Vercetti, sosyalizmi devletçi bir yapı olarak düşünürsen dediğine hak verebilirim. Devletçi bir yapı her zaman için hangi ekonomik sisteme dayalı olursa olsun kendi sınıflarını, bürokrasisini üretir. Bu sınıflar, bürokrasi giderek insan için olan sosyalizmden uzaklaşarak totaliter sistemlere dönüşebilir (büyük bir olasılıkla dönüşür). Karl Marx'ın sosyalizmi, komünizmide devletçi bir yapıdan geçiyordu. Bu yüzden marksizmin sosyalizm için geçerli bir yöntem olmadığını düşünüyorum.
Sosyalist ve komünist ekonomik sistemler, özellikle komünizm, devletçi olmayan bakış açısıyla (biz buna anarşizm diyoruz :) ) tamamen insana önem veren sistemlerdir. İnsanları robotlaştıran bir sistem yaratmak değil (bugünkü kapitalizminde yaptığı bu değil mi ayrıca..), yaratıcılığına destek verecek bir sistem oluşturur bu düşünceler.
 
revolte günümüx sosyal demokrasisinin manifestosu olan Sosyalist Enternasyonel 1951 Frankfurt Bildirisi'ni okumanı öneririm.Bu bildiriye göre sosyal demokrasinin kökeni Marksizmdir.Okuman iyi olur.Yani bütün sosyalistler kökenini Marksizm olarak görüyorken Marksizme geçersiz demen kabul edilebilir değil.

Sosyalizm devletçi bir yapıdır.Bu sosyalist enternasyoneller 1 ve 2 ve 1951 toplantısı dahil (19.yy'dan 20 yy. ortalarına kadar) hepsinde belirtilmiştir.Bunu ben söylemiyorum, sosyalistlerin kendisi söylüyor, iktisatçılar söylüyor.

Şu da var.Marks'ın görüşleri bilimseldir bu tartışılmaz.Ve sosyoloji,iktisat,hukuk vs. gibi alanlarda yaptığı çalışmalar hala değerini korumaktadır.Milyonlarca insanın fikirlerini yön vermektedir.Fakat "ileride neler olacağını" söyleyen Marks'ın yani kahin Marx'ın tahminleri tutmamıştır.Zira Marx "veri koşullar" altında bir kuram geliştirmişti ve "veri koşullar" Marx'ın öngöremeyeceği biçimde değişmiştir.

Örneğin bugün kapitalist diye nitelendirilen birçok ülke (ki çoğu aslında saf kapitalist değil karma ekonomiye sahiptir) işçi hakları üst düzeydedir.Sadece işçi değil insan hakları üst düzeydedir.Sadece işsizlik maaşı bizim hakim, doktor, öğretmen maaşımızdan yüksektir.Bu yüzdendir ki avrupalılar yaşam kaygısı duymuyorlar.Gönüllerince emekliliklerini, hayatlarını yaşayabiliyorlar.Çünkü sosyal güvenceyi sonuna kadar, toplumun tamamına sağlayan devletleri var.

revolte anarşizm ise tamamen farklı bir konu.
 
Kim olacak? 200-300 yıl önce yapılanlar yüzünden hala Fransa gibi demokratik ülkeleri emperyalist olarak gören "sözde devrimciler." Onlara kalsa tüm dünya Proletarya diktatörlüğü olsun :evil:

Serbest piyasa ekonomisi, emperyalistlik değildir.Günümüz devletlerinde vazgeçilmez bir ögedir.
 
Vercetti bende biraz daha eski kaynakları okumanı tavsiye edeceğim.

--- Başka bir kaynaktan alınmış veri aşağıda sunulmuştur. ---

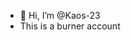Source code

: - 👋 Hi, I’m @Kaos-23
- This is a burner account

<!---
Kaos-23/Kaos-23 is a ✨ special ✨ repository because its `README.md` (this file) appears on your GitHub profile.
You can click the Preview link to take a look at your changes.
--->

Proudhon'dan başlayarak, Bakunin ve Kropotkin okuman sosyalizmin sadece marksizme özgü bir durum olmadığını, marksizmin sosyalizmin bir yorumlanış biçimi olduğunu görmende faydalı olacaktır. Ayrıca enternasyonel içinde bkz 1. enternasyonel (hani devletçilerin anarşistleri attığı :) )
Anarşizm çok da ayrı bir konu değil, birçok noktada çatışsada marksizmle benzer düşüncelerden, benzer hedeflerle yola çıkıyor.
Kaynak için : http://go.to/anarsistbakis
 
"· Proletarya diktatörlüğü sosyalizmle aynı şey midir?

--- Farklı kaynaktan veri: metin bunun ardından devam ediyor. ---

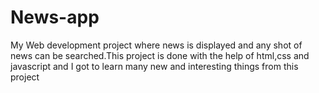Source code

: # News-app
My Web development project where news is displayed and any shot of news can be searched.This project is done with the help of html,css and javascript and I got to learn many new and interesting things  from this project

Hayır değildir. Proletarya diktatörlüğü kapitalizmle sosyalizm arasında uzanan geçiş döneminin siyasal biçimini ifade eder. Proletarya diktatörlüğü ve sosyalizm kavramları çok sık birbirinin yerine kullanıldığı için ne yazık ki bir karışıklık doğmuştur. Doğrusu şu ki, kapitalizmden sosyalizme, sınıfların ve devletin sönerek yok olduğu bir proletarya diktatörlüğü sürecinden geçilerek varılır. Sosyalizme vardığımızda artık işçi sınıfının kendisi de dahil olmak üzere sınıflar ve devlet sönümlenmiştir.

· İşçi devleti nedir? İşçi sınıfı devleti ortadan kaldırmayacak mıydı?

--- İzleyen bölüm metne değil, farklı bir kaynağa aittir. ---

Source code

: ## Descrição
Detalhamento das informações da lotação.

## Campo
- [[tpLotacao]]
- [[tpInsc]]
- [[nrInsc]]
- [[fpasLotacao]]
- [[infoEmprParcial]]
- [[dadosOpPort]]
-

İşçi devleti işçi sınıfının devrimle birlikte kurduğu kendi devletini anlatan bir kavramdır. Proletarya diktatörlüğü kavramı ile eşanlamlıdır. Aynı zamanda işçi sınıfı demokrasisinin de somutlanışı anlamına gelmektedir. Dolayısıyla her üç kavram da (işçi devleti-proletarya diktatörlüğü-işçi demokrasisi) kapitalizmden sosyalizme geçiş döneminin siyasal boyutunu anlatmaktadır.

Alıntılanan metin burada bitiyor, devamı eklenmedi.